江茗:“……”怪不得这么难忽悠。

    江茗叹了口气,接过药碗,一口饮尽。自己抹了把嘴,也没吃什么蜜饯饴糖的。怜莺连忙送上一杯水,江茗漱了口,心里骂了殷楚两句,这才稍觉得舒坦了些,边待着飞浮同怜莺一起去卫氏房里“看戏”。

    江茗一进屋门,卫氏见着,又嘘寒问暖起来,仔细问了吃没吃药、药苦不苦、今日身子舒服些了没、昨夜睡的好吗一类的话。江茗一一妥帖答过。

    这边江宛躺在床上许久,身子骨都快飘起来了,总想动两下,奈何边上一直有人,只好装晕。挺尸似的一夜半日,终于知道这并非什么好营生,见到王嬷嬷回来,以为事情已经办妥。又见江茗来了,知道主角俱都到齐,只等自己开腔敲锣,这才缓缓的睁开了眼睛。

    “母亲……”江宛声音柔弱,好似真的身子欠安似的。她皱了下眉头:“我、我这是在哪儿?”

    卫氏见她醒了,心里舒了口气:“宛儿,这是在家里啊。你可觉得好些了?”她转头又吩咐下人,快去将大夫开的方子煮了端来。

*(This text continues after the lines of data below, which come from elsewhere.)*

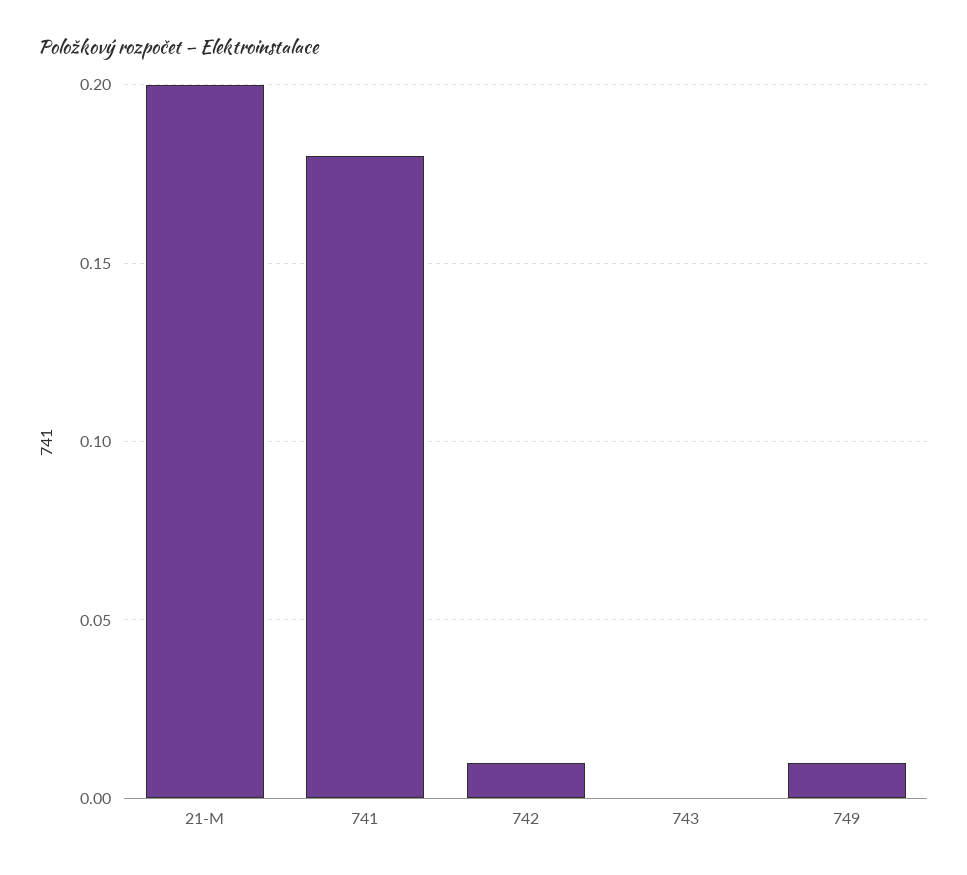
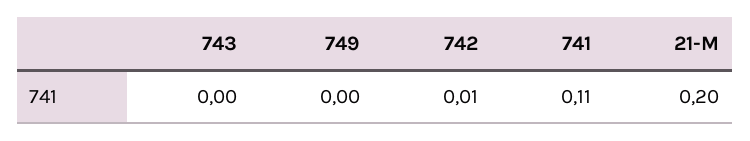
  {
    "21-M": 0.2,
-   "741": 0.18,
+   "741": 0.11,
    "742": 0.01,
    "743": 0,
-   "749": 0.01
+   "749": 0
  }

    江宛捂着自己的额头,眼睛欲睁还闭,一脸病容:“我这是怎么了?”

    卫氏:“宛儿,昨日你去替为娘的存银子,回来的路上被扒手抢了,还将你推进了河里。幸得救上来的早,并未有大碍。”

    江宛似是想了起来,倒吸了一口气,眼睛偷偷的瞄向江茗。

    江茗见她这般有趣演技,忍不住开口逗弄道:“姐姐,你脸色这么苍白,是不是饿了?毕竟好久都没吃饭了。”

    江宛忍了又忍,这才没瞪她,只是咬了咬自己的下唇,轻声说道:“我还不如晕死过去算了。”

    卫氏见她不停的看江茗,又说出这般话语,心知同昨日之事有关,便问道:“宛儿这说的是什么话?”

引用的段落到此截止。